Former USDA RD employee pleads guilty to stealing mortgaged properties
A former employee of USDA Rural Development in Brookhaven pleaded guilty to conspiring to steal houses from the U.S. Department of Agriculture using her position with the agency, formerly the Farmers Home Administration, to steal USDA-mortgaged houses.
Ella Martin, 69, of Jayess, changed her plea to guilty entering the plea May 18 in US. District Court, Southern District of Mississippi, at Natchez.
Two others indicted as co-conspirators with Martin, pleaded guilty to the charges last year,
Martin is scheduled for sentencing on Sept 19. Her co-conspirators, her son, Barry Martin, and his wife, Fiesta Kagler, are to be sentenced June 15.
USDA Rural Development is a federal agency helping rural residents buy or rent safe, affordable housing, primarily targeting low and very-low income people.

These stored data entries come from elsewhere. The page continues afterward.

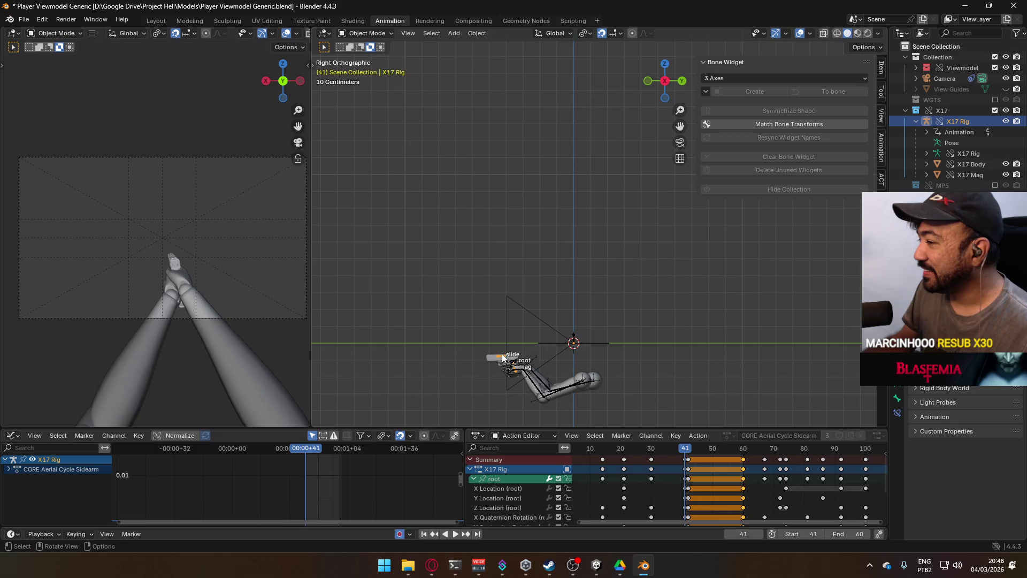
{"action": "mouse_move", "coordinate": [633, 349]}
{"action": "middle_mouse_down", "text": "shift"}
{"action": "mouse_move", "coordinate": [646, 364]}
{"action": "mouse_move", "coordinate": [636, 203]}
{"action": "mouse_move", "coordinate": [547, 261]}
{"action": "middle_mouse_up", "text": "shift"}
{"action": "scroll", "coordinate": [635, 203], "scroll_direction": "up", "scroll_amount": 2}
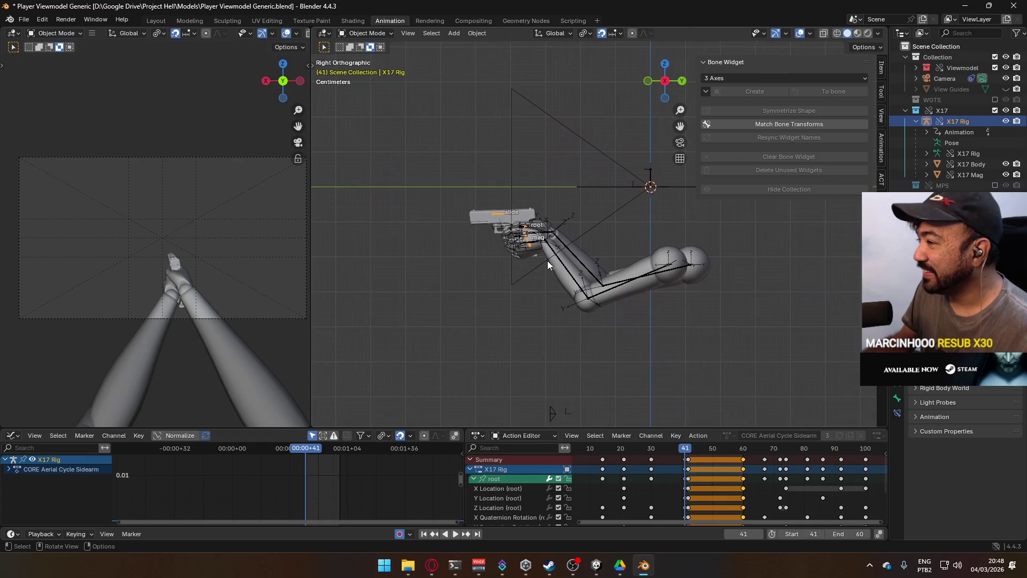
{"action": "left_click", "coordinate": [883, 155]}
{"action": "scroll", "coordinate": [806, 231], "scroll_direction": "down", "scroll_amount": 10}
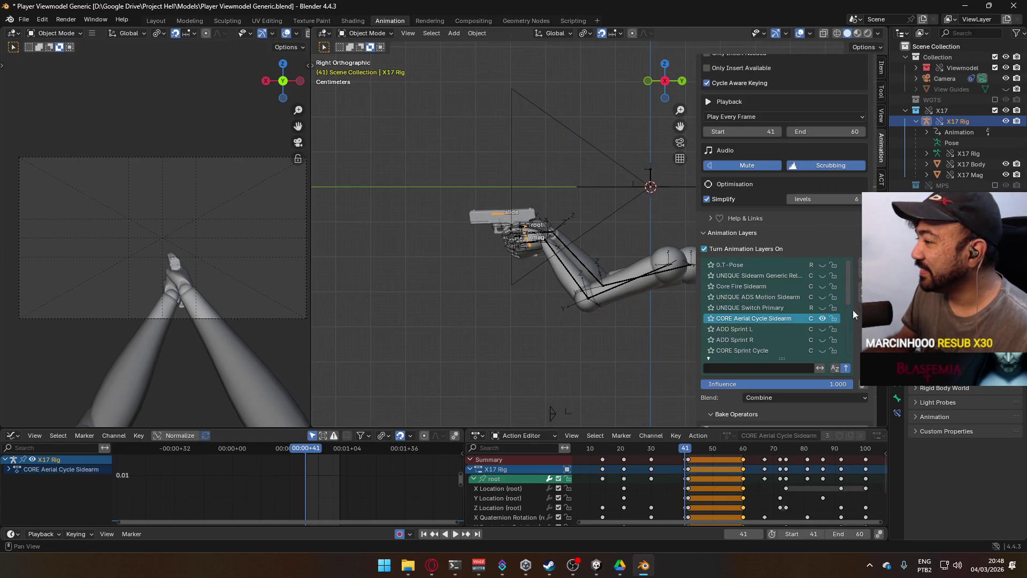
{"action": "left_click", "coordinate": [821, 317]}
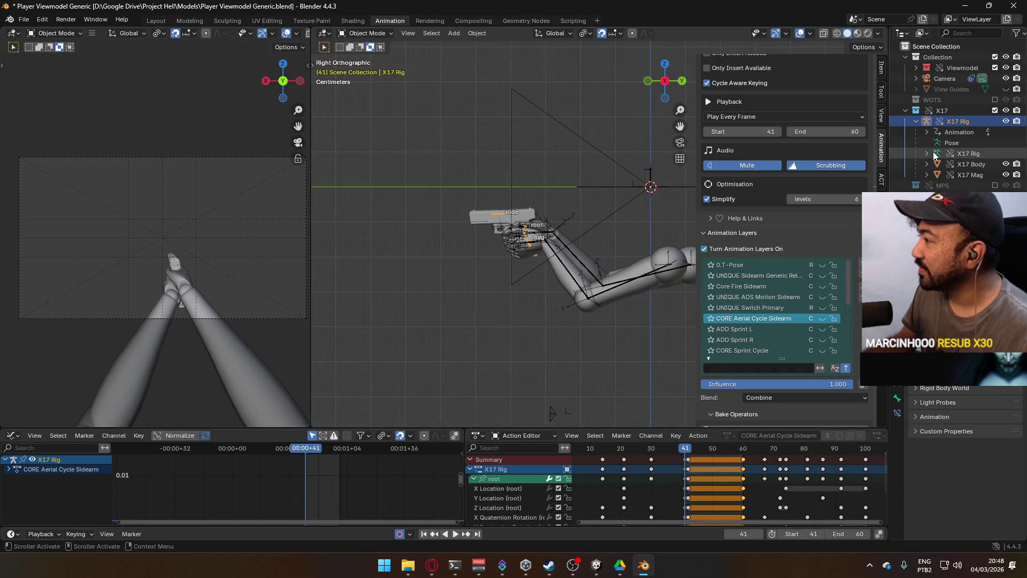
Make the AKM Rig active and unlink AKM RigAction from it.
{"action": "left_click", "coordinate": [957, 206]}
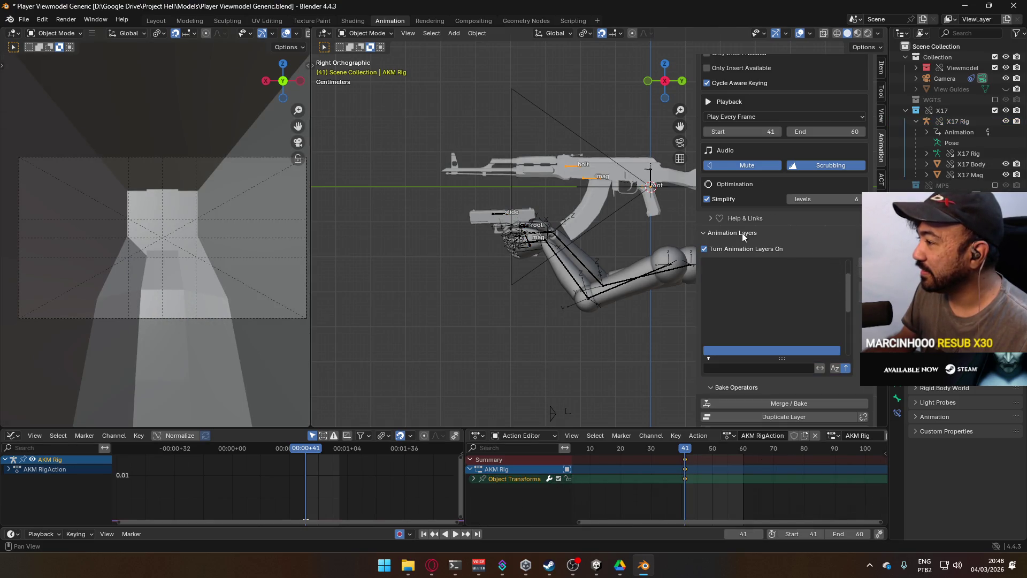
{"action": "scroll", "coordinate": [742, 235], "scroll_direction": "up", "scroll_amount": 5}
{"action": "left_click", "coordinate": [728, 435]}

Federal court documents charged that Ella Martin conspired with Barry Martin, Fiesta Kagler and others to identify and steal USDA-mortgaged properties. All the targeted properties were mortgaged through the Brookhaven office of USDA Rural Development where Martin was employed. Because she worked at the agency, she had access to a list of abandoned, foreclosed, nearly-foreclosed and other distressed USDA-mortgaged properties. Court records said Martin would create fraudulent warranty deeds designed to convey ownership of those properties to co-conspirators and others. The fraudulent deeds included forged signatures from former homeowners, including at least one deceased individual. The fraudulent deeds were then filed in Chancery Courts around Mississippi with the intent to deprive the actual owners of the use and benefit of the properties and to deprive the United States Government of the actual value of the properties.
Martin pleaded guilty to a violation of Title 18, U.S. Code, Section 371, which criminalizes conspiracies against the laws of the U.S.
Martin faces a maximum penalty of five years in prison and a $250,000 fine. A federal district judge will determine any sentence after considering the U.S. Sentencing Guidelines and other statutory factors, according to a government press release.
The USDA Office of the Inspector General and the FBI investigated the case.